Exercise objective:
Pick out every line in the material below that contains the word "mentira" and copy each of those lines in full. Only matches in the same letter case count.

________________________

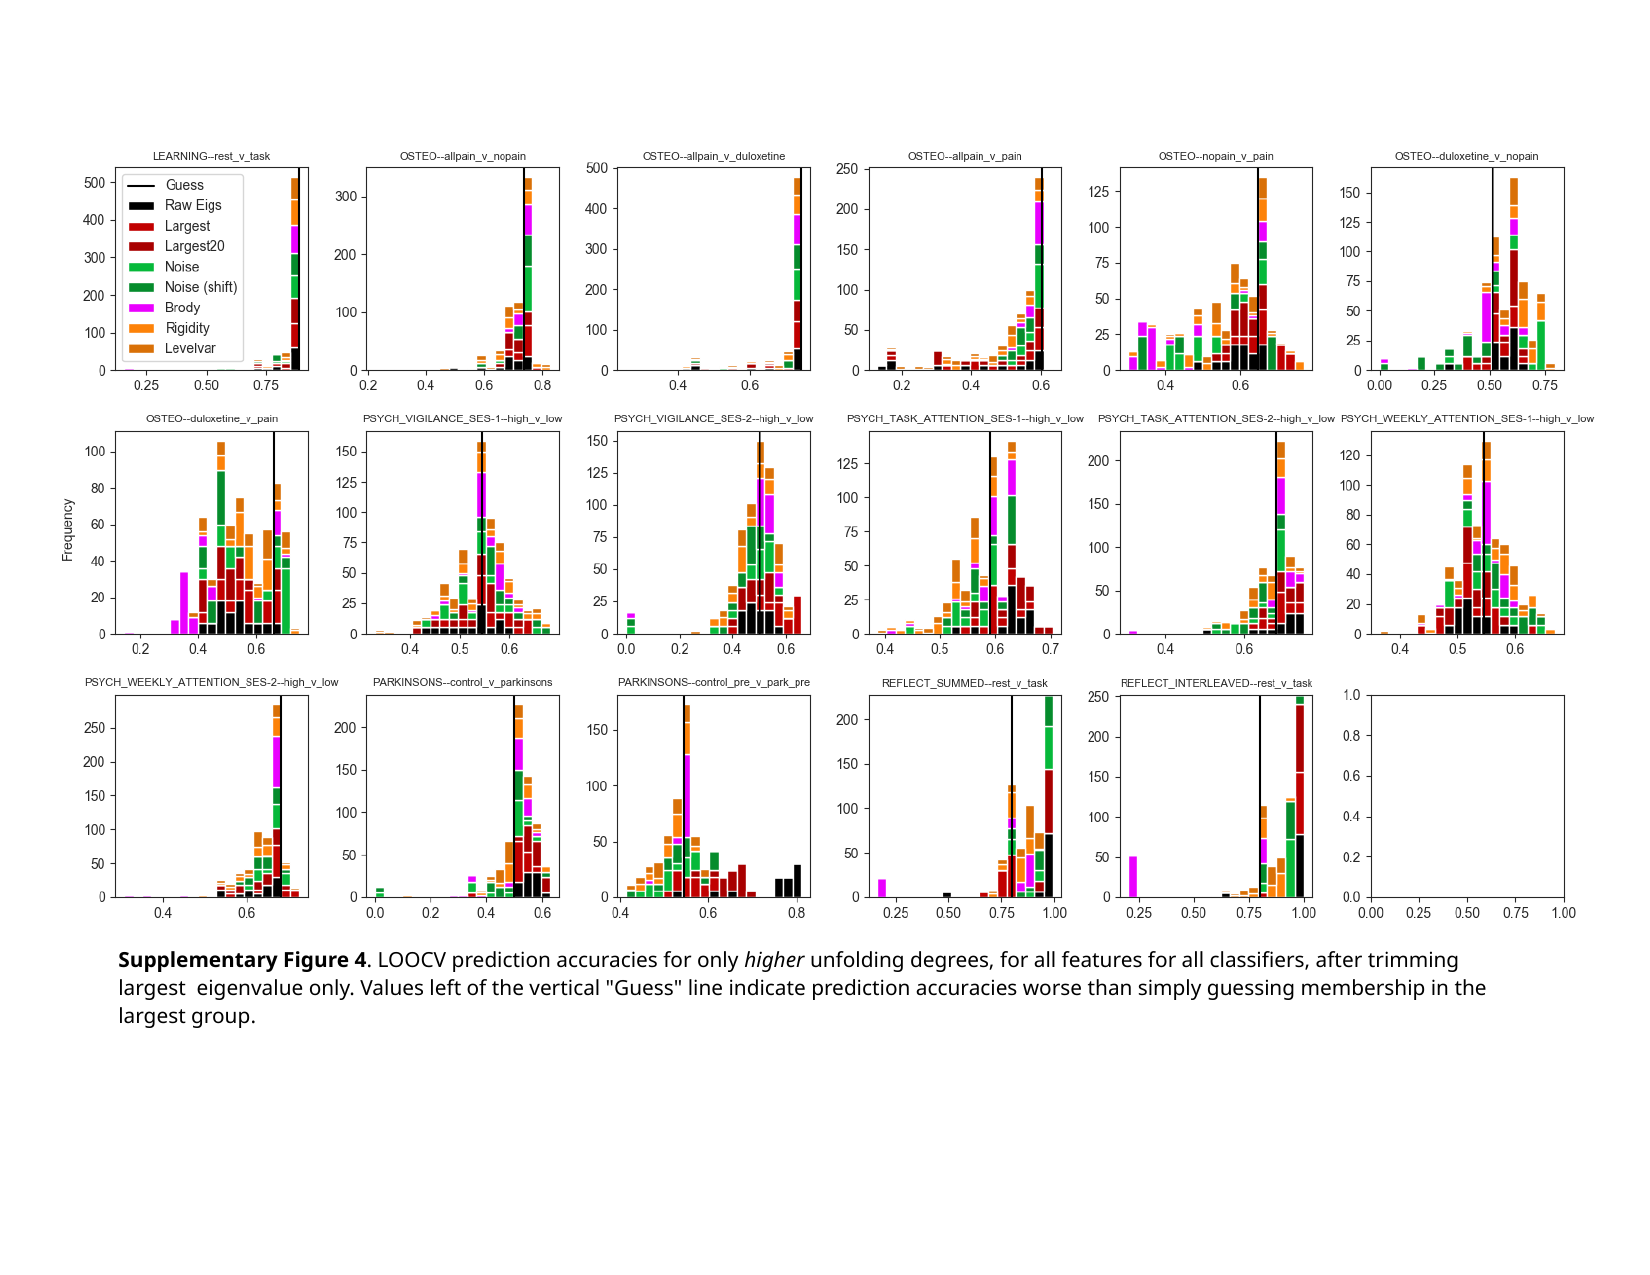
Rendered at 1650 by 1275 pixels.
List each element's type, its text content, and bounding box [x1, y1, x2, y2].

text Supplementary Figure 4. LOOCV prediction accuracies for only higher unfolding degrees, for all features for all classifiers, after trimming largest eigenvalue only. Values left of the vertical "Guess" line indicate prediction accuracies worse than simply guessing membership in the largest group. [118, 945, 1532, 1030]
picture [43, 120, 1597, 945]
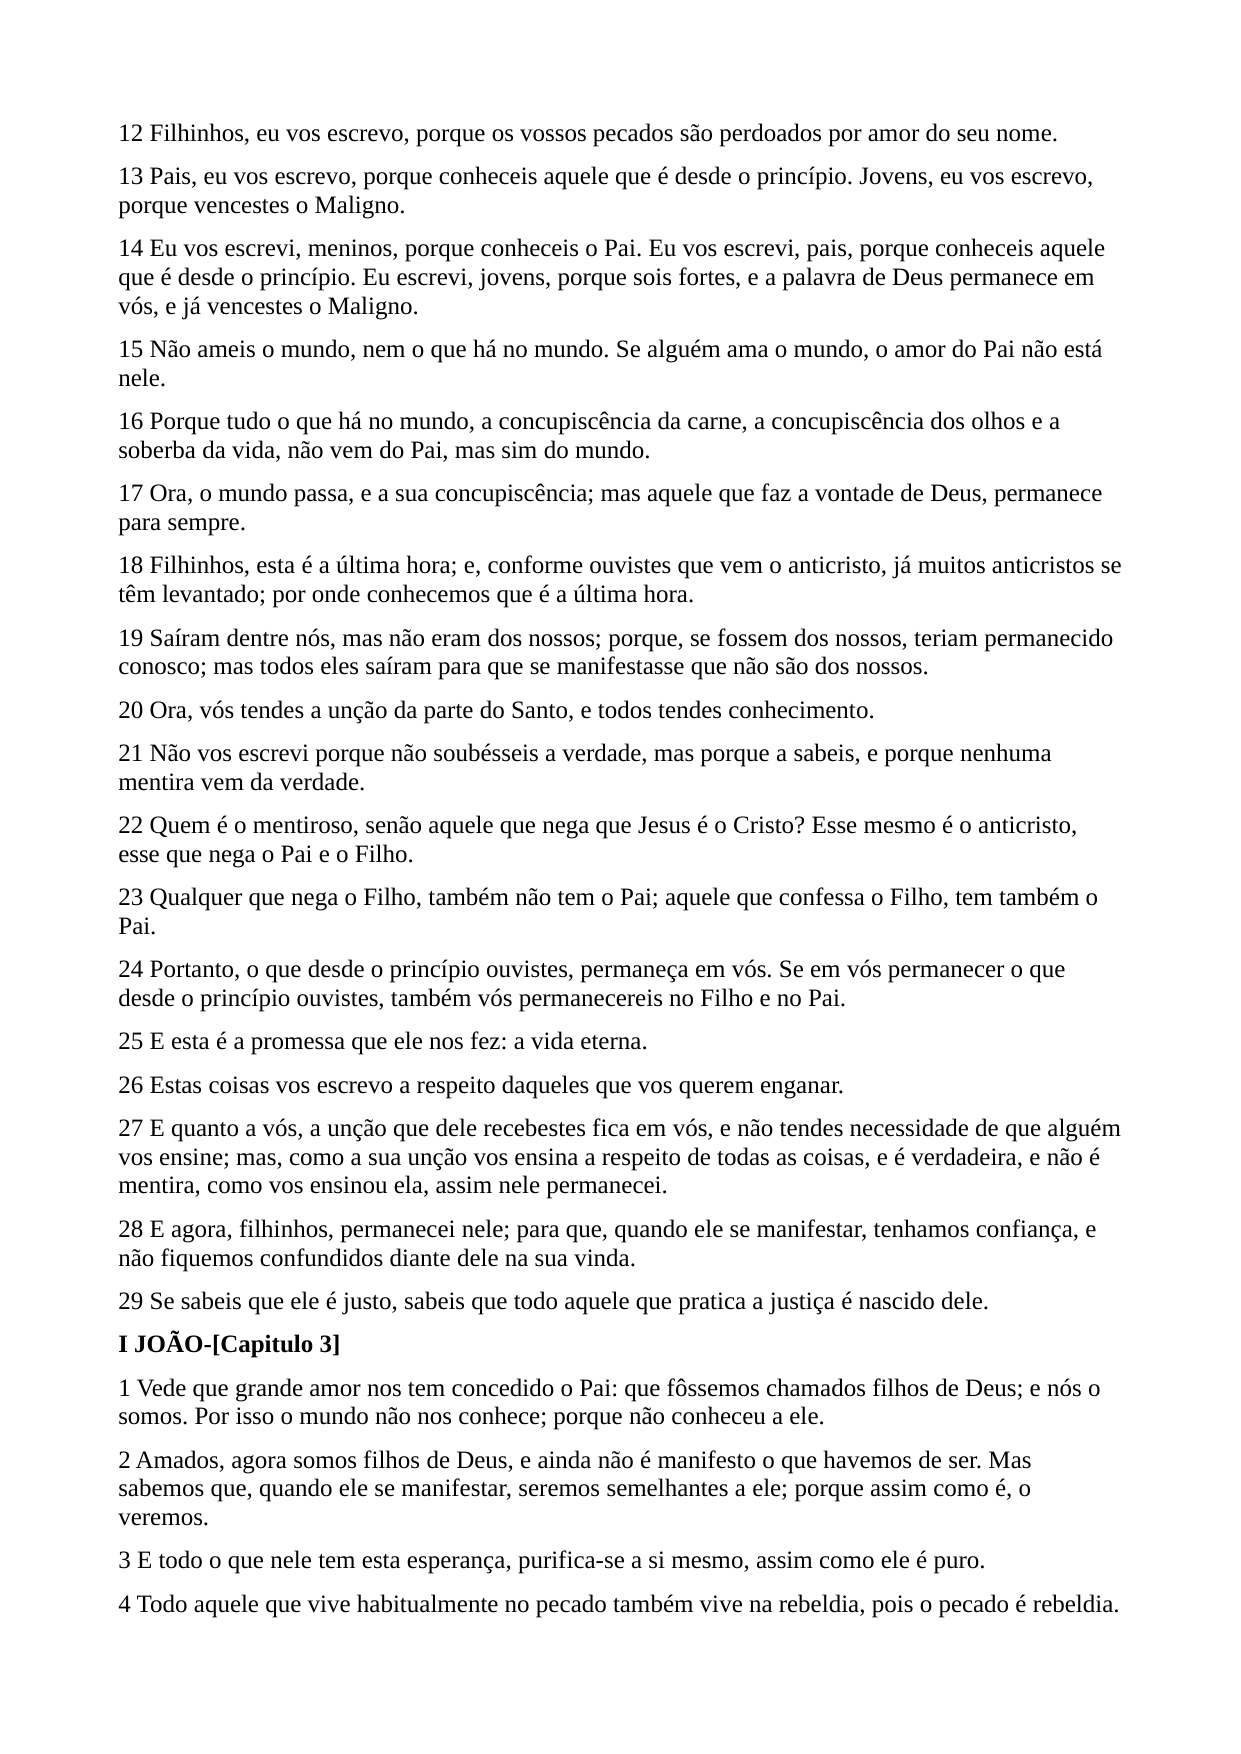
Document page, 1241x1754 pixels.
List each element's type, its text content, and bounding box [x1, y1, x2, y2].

text 18 Filhinhos, esta é a última hora; e, conforme ouvistes que vem o anticristo, já muitos anticristos se têm levantado; por onde conhecemos que é a última hora. [118, 551, 1122, 608]
text 2 Amados, agora somos filhos de Deus, e ainda não é manifesto o que havemos de ser. Mas sabemos que, quando ele se manifestar, seremos semelhantes a ele; porque assim como é, o veremos. [118, 1445, 1122, 1531]
text 27 E quanto a vós, a unção que dele recebestes fica em vós, e não tendes necessidade de que alguém vos ensine; mas, como a sua unção vos ensina a respeito de todas as coisas, e é verdadeira, e não é mentira, como vos ensinou ela, assim nele permanecei. [118, 1113, 1122, 1199]
text 16 Porque tudo o que há no mundo, a concupiscência da carne, a concupiscência dos olhos e a soberba da vida, não vem do Pai, mas sim do mundo. [118, 406, 1122, 464]
text 20 Ora, vós tendes a unção da parte do Santo, e todos tendes conhecimento. [118, 695, 1122, 723]
text 19 Saíram dentre nós, mas não eram dos nossos; porque, se fossem dos nossos, teriam permanecido conosco; mas todos eles saíram para que se manifestasse que não são dos nossos. [118, 623, 1122, 680]
text 28 E agora, filhinhos, permanecei nele; para que, quando ele se manifestar, tenhamos confiança, e não fiquemos confundidos diante dele na sua vinda. [118, 1214, 1122, 1271]
text 4 Todo aquele que vive habitualmente no pecado também vive na rebeldia, pois o pecado é rebeldia. [118, 1589, 1122, 1618]
text 25 E esta é a promessa que ele nos fez: a vida eterna. [118, 1026, 1122, 1055]
text 24 Portanto, o que desde o princípio ouvistes, permaneça em vós. Se em vós permanecer o que desde o princípio ouvistes, também vós permanecereis no Filho e no Pai. [118, 954, 1122, 1012]
text 15 Não ameis o mundo, nem o que há no mundo. Se alguém ama o mundo, o amor do Pai não está nele. [118, 334, 1122, 392]
text 22 Quem é o mentiroso, senão aquele que nega que Jesus é o Cristo? Esse mesmo é o anticristo, esse que nega o Pai e o Filho. [118, 810, 1122, 868]
text 29 Se sabeis que ele é justo, sabeis que todo aquele que pratica a justiça é nascido dele. [118, 1286, 1122, 1315]
text 1 Vede que grande amor nos tem concedido o Pai: que fôssemos chamados filhos de Deus; e nós o somos. Por isso o mundo não nos conhece; porque não conheceu a ele. [118, 1373, 1122, 1430]
text 26 Estas coisas vos escrevo a respeito daqueles que vos querem enganar. [118, 1070, 1122, 1098]
text 23 Qualquer que nega o Filho, também não tem o Pai; aquele que confessa o Filho, tem também o Pai. [118, 882, 1122, 940]
text 12 Filhinhos, eu vos escrevo, porque os vossos pecados são perdoados por amor do seu nome. [118, 118, 1122, 147]
text 21 Não vos escrevi porque não soubésseis a verdade, mas porque a sabeis, e porque nenhuma mentira vem da verdade. [118, 738, 1122, 796]
text 14 Eu vos escrevi, meninos, porque conheceis o Pai. Eu vos escrevi, pais, porque conheceis aquele que é desde o princípio. Eu escrevi, jovens, porque sois fortes, e a palavra de Deus permanece em vós, e já vencestes o Maligno. [118, 233, 1122, 320]
text 17 Ora, o mundo passa, e a sua concupiscência; mas aquele que faz a vontade de Deus, permanece para sempre. [118, 478, 1122, 536]
text I JOÃO-[Capitulo 3] [118, 1329, 1122, 1358]
text 3 E todo o que nele tem esta esperança, purifica-se a si mesmo, assim como ele é puro. [118, 1546, 1122, 1574]
text 13 Pais, eu vos escrevo, porque conheceis aquele que é desde o princípio. Jovens, eu vos escrevo, porque vencestes o Maligno. [118, 161, 1122, 219]
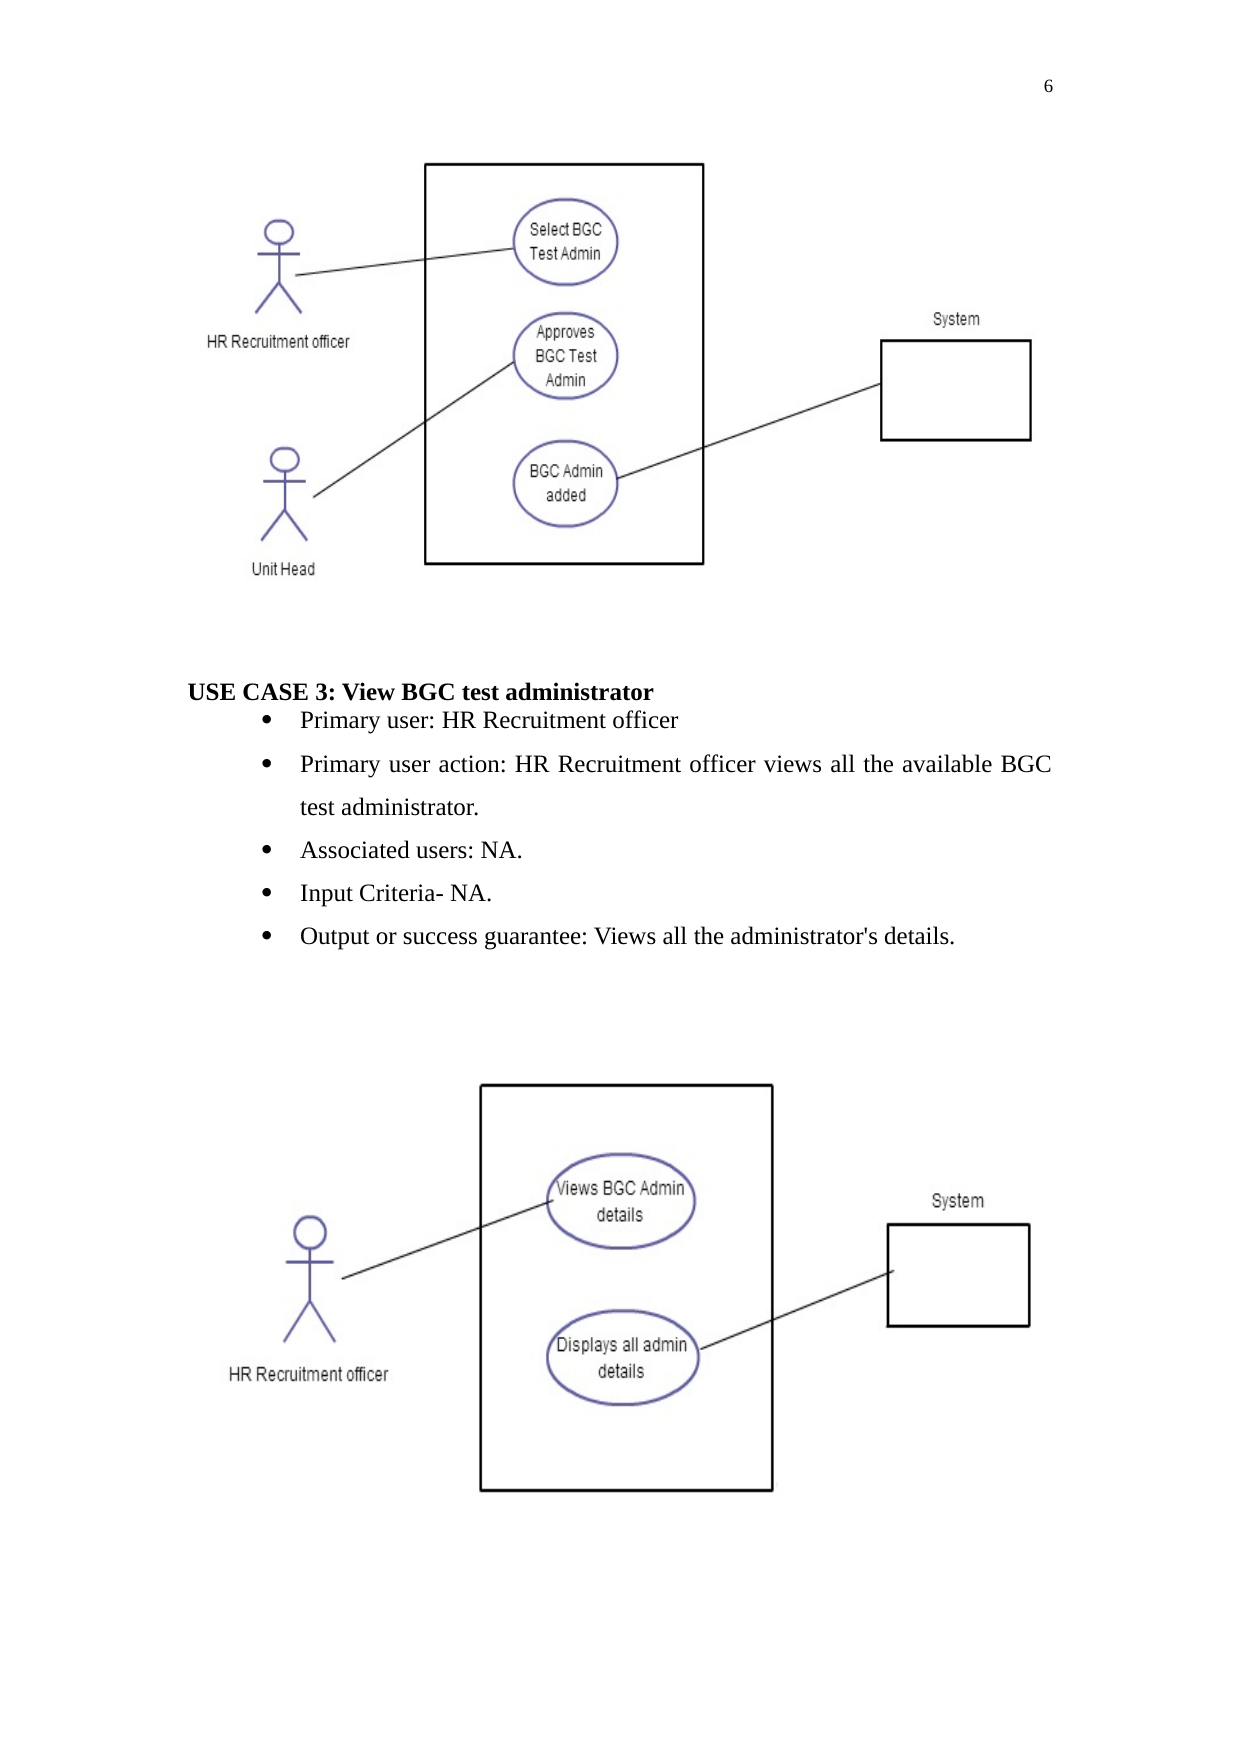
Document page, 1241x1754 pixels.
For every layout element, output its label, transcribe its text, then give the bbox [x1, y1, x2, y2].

________________________

Task output:
text 27 E quanto a vós, a unção que dele recebestes fica em vós, e não tendes necessidade de que alguém vos ensine; mas, como a sua unção vos ensina a respeito de todas as coisas, e é verdadeira, e não é mentira, como vos ensinou ela, assim nele permanecei. [118, 1113, 1122, 1199]
text 21 Não vos escrevi porque não soubésseis a verdade, mas porque a sabeis, e porque nenhuma mentira vem da verdade. [118, 738, 1122, 796]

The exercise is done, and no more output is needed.